__Problem description__. Edit the material below by replacing every "dist" with "distance", and leave everything else unchanged.
>> Start Supplied information
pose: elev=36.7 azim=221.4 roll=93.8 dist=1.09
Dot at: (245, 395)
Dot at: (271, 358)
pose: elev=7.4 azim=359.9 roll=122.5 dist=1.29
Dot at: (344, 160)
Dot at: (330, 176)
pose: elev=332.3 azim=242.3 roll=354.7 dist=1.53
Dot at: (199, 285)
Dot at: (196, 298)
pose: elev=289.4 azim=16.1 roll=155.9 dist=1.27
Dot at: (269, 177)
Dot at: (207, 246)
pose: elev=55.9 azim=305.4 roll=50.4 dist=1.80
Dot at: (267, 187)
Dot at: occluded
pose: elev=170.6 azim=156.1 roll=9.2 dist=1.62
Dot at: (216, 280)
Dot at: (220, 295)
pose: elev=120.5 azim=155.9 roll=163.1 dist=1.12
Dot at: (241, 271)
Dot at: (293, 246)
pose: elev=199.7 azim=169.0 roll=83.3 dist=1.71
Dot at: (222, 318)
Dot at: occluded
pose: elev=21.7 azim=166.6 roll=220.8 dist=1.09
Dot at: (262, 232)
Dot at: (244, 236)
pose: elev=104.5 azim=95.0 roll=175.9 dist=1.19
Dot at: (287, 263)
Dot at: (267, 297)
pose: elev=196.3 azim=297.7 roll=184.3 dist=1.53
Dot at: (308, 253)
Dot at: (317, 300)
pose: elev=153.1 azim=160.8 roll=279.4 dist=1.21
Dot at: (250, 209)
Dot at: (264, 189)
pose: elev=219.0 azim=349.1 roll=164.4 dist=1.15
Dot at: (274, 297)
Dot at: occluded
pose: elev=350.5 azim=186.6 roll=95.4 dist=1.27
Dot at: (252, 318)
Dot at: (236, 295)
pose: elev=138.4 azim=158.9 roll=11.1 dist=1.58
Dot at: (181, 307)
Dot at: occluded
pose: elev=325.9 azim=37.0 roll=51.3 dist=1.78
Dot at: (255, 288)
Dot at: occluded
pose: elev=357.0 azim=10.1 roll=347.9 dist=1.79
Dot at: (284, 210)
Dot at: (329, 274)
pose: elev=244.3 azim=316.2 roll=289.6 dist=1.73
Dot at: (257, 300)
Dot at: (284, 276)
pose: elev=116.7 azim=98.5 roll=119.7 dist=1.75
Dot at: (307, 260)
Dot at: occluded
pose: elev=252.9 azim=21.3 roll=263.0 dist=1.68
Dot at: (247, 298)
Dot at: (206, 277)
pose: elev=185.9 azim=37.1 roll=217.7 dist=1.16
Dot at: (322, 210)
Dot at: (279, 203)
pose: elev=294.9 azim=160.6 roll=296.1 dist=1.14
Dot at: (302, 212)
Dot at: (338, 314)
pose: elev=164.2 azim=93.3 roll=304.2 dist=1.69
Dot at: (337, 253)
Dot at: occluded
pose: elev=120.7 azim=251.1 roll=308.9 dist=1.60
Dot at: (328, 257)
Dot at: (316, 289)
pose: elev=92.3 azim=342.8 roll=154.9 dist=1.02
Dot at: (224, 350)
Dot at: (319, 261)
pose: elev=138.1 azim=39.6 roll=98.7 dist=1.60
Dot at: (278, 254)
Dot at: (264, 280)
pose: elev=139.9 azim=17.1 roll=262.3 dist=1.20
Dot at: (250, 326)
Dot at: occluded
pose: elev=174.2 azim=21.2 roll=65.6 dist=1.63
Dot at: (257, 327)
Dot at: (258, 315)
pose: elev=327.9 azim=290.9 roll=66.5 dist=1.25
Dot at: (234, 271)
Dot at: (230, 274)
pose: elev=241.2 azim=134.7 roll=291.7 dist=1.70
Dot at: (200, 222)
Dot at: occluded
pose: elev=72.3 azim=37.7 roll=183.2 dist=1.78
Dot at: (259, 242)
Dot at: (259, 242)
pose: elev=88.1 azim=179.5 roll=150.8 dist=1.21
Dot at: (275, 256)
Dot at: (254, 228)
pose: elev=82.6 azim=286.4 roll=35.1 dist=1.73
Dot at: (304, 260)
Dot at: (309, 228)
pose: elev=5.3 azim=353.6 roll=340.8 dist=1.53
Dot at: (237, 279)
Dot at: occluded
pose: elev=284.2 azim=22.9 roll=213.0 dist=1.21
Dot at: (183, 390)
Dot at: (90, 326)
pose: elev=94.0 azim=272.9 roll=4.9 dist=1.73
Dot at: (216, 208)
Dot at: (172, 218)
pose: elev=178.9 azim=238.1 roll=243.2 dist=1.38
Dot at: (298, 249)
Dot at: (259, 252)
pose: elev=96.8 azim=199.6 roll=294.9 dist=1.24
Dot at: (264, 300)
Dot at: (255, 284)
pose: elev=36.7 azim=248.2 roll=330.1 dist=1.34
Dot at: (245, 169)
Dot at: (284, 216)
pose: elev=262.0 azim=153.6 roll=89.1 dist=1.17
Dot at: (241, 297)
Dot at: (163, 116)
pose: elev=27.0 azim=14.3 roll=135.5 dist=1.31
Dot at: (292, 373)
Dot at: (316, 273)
>> End Supplied information
__Solved exercise__.
pose: elev=36.7 azim=221.4 roll=93.8 distance=1.09
Dot at: (245, 395)
Dot at: (271, 358)
pose: elev=7.4 azim=359.9 roll=122.5 distance=1.29
Dot at: (344, 160)
Dot at: (330, 176)
pose: elev=332.3 azim=242.3 roll=354.7 distance=1.53
Dot at: (199, 285)
Dot at: (196, 298)
pose: elev=289.4 azim=16.1 roll=155.9 distance=1.27
Dot at: (269, 177)
Dot at: (207, 246)
pose: elev=55.9 azim=305.4 roll=50.4 distance=1.80
Dot at: (267, 187)
Dot at: occluded
pose: elev=170.6 azim=156.1 roll=9.2 distance=1.62
Dot at: (216, 280)
Dot at: (220, 295)
pose: elev=120.5 azim=155.9 roll=163.1 distance=1.12
Dot at: (241, 271)
Dot at: (293, 246)
pose: elev=199.7 azim=169.0 roll=83.3 distance=1.71
Dot at: (222, 318)
Dot at: occluded
pose: elev=21.7 azim=166.6 roll=220.8 distance=1.09
Dot at: (262, 232)
Dot at: (244, 236)
pose: elev=104.5 azim=95.0 roll=175.9 distance=1.19
Dot at: (287, 263)
Dot at: (267, 297)
pose: elev=196.3 azim=297.7 roll=184.3 distance=1.53
Dot at: (308, 253)
Dot at: (317, 300)
pose: elev=153.1 azim=160.8 roll=279.4 distance=1.21
Dot at: (250, 209)
Dot at: (264, 189)
pose: elev=219.0 azim=349.1 roll=164.4 distance=1.15
Dot at: (274, 297)
Dot at: occluded
pose: elev=350.5 azim=186.6 roll=95.4 distance=1.27
Dot at: (252, 318)
Dot at: (236, 295)
pose: elev=138.4 azim=158.9 roll=11.1 distance=1.58
Dot at: (181, 307)
Dot at: occluded
pose: elev=325.9 azim=37.0 roll=51.3 distance=1.78
Dot at: (255, 288)
Dot at: occluded
pose: elev=357.0 azim=10.1 roll=347.9 distance=1.79
Dot at: (284, 210)
Dot at: (329, 274)
pose: elev=244.3 azim=316.2 roll=289.6 distance=1.73
Dot at: (257, 300)
Dot at: (284, 276)
pose: elev=116.7 azim=98.5 roll=119.7 distance=1.75
Dot at: (307, 260)
Dot at: occluded
pose: elev=252.9 azim=21.3 roll=263.0 distance=1.68
Dot at: (247, 298)
Dot at: (206, 277)
pose: elev=185.9 azim=37.1 roll=217.7 distance=1.16
Dot at: (322, 210)
Dot at: (279, 203)
pose: elev=294.9 azim=160.6 roll=296.1 distance=1.14
Dot at: (302, 212)
Dot at: (338, 314)
pose: elev=164.2 azim=93.3 roll=304.2 distance=1.69
Dot at: (337, 253)
Dot at: occluded
pose: elev=120.7 azim=251.1 roll=308.9 distance=1.60
Dot at: (328, 257)
Dot at: (316, 289)
pose: elev=92.3 azim=342.8 roll=154.9 distance=1.02
Dot at: (224, 350)
Dot at: (319, 261)
pose: elev=138.1 azim=39.6 roll=98.7 distance=1.60
Dot at: (278, 254)
Dot at: (264, 280)
pose: elev=139.9 azim=17.1 roll=262.3 distance=1.20
Dot at: (250, 326)
Dot at: occluded
pose: elev=174.2 azim=21.2 roll=65.6 distance=1.63
Dot at: (257, 327)
Dot at: (258, 315)
pose: elev=327.9 azim=290.9 roll=66.5 distance=1.25
Dot at: (234, 271)
Dot at: (230, 274)
pose: elev=241.2 azim=134.7 roll=291.7 distance=1.70
Dot at: (200, 222)
Dot at: occluded
pose: elev=72.3 azim=37.7 roll=183.2 distance=1.78
Dot at: (259, 242)
Dot at: (259, 242)
pose: elev=88.1 azim=179.5 roll=150.8 distance=1.21
Dot at: (275, 256)
Dot at: (254, 228)
pose: elev=82.6 azim=286.4 roll=35.1 distance=1.73
Dot at: (304, 260)
Dot at: (309, 228)
pose: elev=5.3 azim=353.6 roll=340.8 distance=1.53
Dot at: (237, 279)
Dot at: occluded
pose: elev=284.2 azim=22.9 roll=213.0 distance=1.21
Dot at: (183, 390)
Dot at: (90, 326)
pose: elev=94.0 azim=272.9 roll=4.9 distance=1.73
Dot at: (216, 208)
Dot at: (172, 218)
pose: elev=178.9 azim=238.1 roll=243.2 distance=1.38
Dot at: (298, 249)
Dot at: (259, 252)
pose: elev=96.8 azim=199.6 roll=294.9 distance=1.24
Dot at: (264, 300)
Dot at: (255, 284)
pose: elev=36.7 azim=248.2 roll=330.1 distance=1.34
Dot at: (245, 169)
Dot at: (284, 216)
pose: elev=262.0 azim=153.6 roll=89.1 distance=1.17
Dot at: (241, 297)
Dot at: (163, 116)
pose: elev=27.0 azim=14.3 roll=135.5 distance=1.31
Dot at: (292, 373)
Dot at: (316, 273)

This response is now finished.